Юта покинул трактир и заспешил вверх по красному кирпичу богатого города. Теперь Шрону особенно тяжело одному, без братьев. Ему нужны помощь и поддержка. Но нет рядом даже Ларны и иных надёжных людей… Охранник топал рядом и слегка задыхался. Юта сунул ему мелкие короткие усы, посоветовал держаться и не стесняться, чтобы не отстать.
– Шрон во дворце? – без особой надежды на точный ответ, спросил он.
– Златоусый ар не покидает дворца уже три дня, – отозвался страж. – Ваши старые хотели устроить праздник по случаю этого сезона, не упомню названия, мы его по-своему привыкли именовать, на людской манер… ну, не важно. Вместе бы погуляли, враз выучили бы верное название, вырье. И вот, – человек тяжело вздохнул. – Не будет праздника, если не прояснится дело с убиением выра. Такое горе!
– Скорее угроза и злой умысел, – отозвался Юта. – Но кто мог? Он хорошо знал нас, ударил больно, в самый стык, прицельно в чувствительное наше место. Шаары могли знать тайное. Выродёры… хотя вряд ли. Скорее те, кто их воспитывал. Не понимаю… Однако пока что давай знакомиться. Я Юта. Как тебя зовут? Мы теперь, видимо, надолго связаны этим несчастьем. Ар Шрон желает к каждому выру приставить человека, чтобы мы были вне… подозрений.
– Так и мы сообразили, – отозвался страж. – Я Дроф, происхожу из зелёного города. Батюшка мой каменщик, я не потомственный охранник, я из нового набора. Ну, а Юту весь город знает. Повезло мне: при князе выпало состоять, значит.
Красный город Юта пробежал быстро и без остановок. Белый, небольшой и словно вымерший в окончательной тишине, мелькнул в считанные мгновения. Три улицы – и вот он, дворец. Главный вход, два выра на страже, широкая мраморная лестница ведёт к открытым с утра и до вечера воротам приёмного зала.
Обычно тут к полудню оставалось ещё человек пять-десять с прошениями и жалобами. У входа сидели писари с чистыми листками троснов, не все в городе сами грамоту знают: многие устно наговаривают своё прошение, для записи. Потом с любопытством рассматривают полученный лист, весь в красивых ровных линиях букв, переминаются, лениво сплетничают с соседям по очереди, продвигающейся достаточно быстро. Сегодня у ворот – никого… Значит, город уже насторожился.

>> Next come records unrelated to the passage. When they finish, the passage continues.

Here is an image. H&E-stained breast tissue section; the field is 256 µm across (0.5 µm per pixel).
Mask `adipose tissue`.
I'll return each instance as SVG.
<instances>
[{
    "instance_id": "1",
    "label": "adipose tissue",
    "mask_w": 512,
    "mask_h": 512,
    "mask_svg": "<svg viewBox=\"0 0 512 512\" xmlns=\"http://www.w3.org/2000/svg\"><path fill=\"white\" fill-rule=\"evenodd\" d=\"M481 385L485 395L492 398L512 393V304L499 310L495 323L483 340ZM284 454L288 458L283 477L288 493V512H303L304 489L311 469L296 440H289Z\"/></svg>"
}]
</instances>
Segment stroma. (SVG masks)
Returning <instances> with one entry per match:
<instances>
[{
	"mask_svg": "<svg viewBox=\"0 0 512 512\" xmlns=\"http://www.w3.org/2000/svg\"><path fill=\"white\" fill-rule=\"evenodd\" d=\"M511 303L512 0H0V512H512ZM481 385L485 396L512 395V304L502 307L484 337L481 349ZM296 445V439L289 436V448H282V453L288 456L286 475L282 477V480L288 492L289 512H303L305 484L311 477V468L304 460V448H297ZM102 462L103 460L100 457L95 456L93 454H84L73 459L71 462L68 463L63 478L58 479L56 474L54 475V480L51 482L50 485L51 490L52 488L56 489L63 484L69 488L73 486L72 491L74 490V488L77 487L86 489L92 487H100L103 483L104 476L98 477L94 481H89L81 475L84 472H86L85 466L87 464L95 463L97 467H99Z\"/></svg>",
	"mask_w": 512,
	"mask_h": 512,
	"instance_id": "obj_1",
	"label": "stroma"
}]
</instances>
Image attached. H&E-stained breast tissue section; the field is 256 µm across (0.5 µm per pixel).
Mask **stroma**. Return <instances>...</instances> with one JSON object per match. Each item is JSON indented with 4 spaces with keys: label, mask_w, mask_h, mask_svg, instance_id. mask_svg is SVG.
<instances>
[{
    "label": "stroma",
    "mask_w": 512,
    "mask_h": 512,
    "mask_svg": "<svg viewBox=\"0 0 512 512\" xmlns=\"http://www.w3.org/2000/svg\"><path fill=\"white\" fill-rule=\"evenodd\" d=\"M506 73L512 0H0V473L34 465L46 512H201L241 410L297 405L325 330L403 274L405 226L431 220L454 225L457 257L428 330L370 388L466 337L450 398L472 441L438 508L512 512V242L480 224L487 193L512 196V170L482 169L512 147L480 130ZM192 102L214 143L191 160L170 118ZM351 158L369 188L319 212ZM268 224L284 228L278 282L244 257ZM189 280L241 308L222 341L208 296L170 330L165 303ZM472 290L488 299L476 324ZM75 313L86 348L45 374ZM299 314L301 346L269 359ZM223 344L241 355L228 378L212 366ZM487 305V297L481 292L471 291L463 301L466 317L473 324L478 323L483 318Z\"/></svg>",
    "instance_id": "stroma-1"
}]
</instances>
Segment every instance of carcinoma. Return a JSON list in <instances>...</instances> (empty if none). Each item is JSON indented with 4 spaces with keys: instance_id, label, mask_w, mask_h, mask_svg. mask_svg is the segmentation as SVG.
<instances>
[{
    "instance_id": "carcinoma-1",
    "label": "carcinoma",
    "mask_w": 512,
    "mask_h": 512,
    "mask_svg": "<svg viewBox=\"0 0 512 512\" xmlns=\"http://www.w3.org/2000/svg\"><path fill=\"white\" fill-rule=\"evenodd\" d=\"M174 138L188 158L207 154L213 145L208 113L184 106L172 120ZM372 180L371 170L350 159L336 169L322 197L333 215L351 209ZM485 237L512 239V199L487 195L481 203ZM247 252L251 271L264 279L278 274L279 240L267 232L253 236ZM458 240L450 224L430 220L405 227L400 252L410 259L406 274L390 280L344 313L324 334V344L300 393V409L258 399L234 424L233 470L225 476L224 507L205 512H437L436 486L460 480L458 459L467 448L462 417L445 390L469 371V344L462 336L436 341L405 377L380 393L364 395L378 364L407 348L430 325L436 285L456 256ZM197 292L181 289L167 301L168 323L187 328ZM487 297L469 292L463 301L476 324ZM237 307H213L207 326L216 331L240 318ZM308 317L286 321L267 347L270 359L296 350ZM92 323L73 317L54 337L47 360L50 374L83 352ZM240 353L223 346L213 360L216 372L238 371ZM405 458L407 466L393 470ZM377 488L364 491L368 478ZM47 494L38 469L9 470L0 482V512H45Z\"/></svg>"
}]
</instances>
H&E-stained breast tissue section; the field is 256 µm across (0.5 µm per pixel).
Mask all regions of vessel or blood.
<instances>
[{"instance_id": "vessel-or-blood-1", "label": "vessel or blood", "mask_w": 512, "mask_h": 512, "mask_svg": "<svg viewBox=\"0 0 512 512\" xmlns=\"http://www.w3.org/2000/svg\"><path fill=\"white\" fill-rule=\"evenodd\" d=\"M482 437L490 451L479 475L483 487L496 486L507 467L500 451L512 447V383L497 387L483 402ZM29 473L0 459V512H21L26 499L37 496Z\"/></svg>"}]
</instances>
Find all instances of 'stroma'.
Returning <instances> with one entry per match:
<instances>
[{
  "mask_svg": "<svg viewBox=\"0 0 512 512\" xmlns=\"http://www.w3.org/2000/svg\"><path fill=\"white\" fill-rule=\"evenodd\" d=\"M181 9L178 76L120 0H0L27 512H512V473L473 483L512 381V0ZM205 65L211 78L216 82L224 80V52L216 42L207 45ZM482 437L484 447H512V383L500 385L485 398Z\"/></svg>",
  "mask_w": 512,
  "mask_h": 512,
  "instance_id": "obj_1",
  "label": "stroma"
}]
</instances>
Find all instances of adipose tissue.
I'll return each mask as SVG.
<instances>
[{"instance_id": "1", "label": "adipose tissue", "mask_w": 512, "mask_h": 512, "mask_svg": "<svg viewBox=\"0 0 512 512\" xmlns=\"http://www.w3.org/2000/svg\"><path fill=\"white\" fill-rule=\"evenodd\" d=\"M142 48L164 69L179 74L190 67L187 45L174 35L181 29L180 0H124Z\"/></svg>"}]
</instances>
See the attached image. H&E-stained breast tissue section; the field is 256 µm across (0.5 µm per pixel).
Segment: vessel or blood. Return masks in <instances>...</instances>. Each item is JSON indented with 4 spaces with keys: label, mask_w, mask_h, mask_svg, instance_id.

Вид дворца Юту порадовал, даже вопреки мрачности и задумчивости. Он помнил эту постройку грязноватой, замшелой, лишённой окон, мрачной. После ремонта всё переменилось. Узорные окна со сложным переплетом ещё отливают и набирают, пока заменив на простые, из квадратов мутноватого неровного стекла, скрепленных наспех, кое-как. Полукружья вверху рам и вовсе – закрыты досками. Зато стены уже полностью отчищены, каменные отполированы, иные выровнены и покрашены. Полы обрели свою настоящую красоту – сухие и светлые, застеленные золотыми дорожками солнечных бликов. По штукатурке потолка вьётся прихотливый узор. Настоящий дворец, называть так не стыдно!
Юта качнул клешнями стражам, которые без вопросов расступились при виде знакомого, издали приметного, панциря. Стоящий слева прошелестел, советуя искать златоусого во внутреннем дворе, у малого пруда. Юта ответно шевельнул усами и помчался по ступенями вниз, поддерживая своего охранника под локоть. Потом взбежал по следующей лестнице, миновал затенённую галерею и выбрался во двор.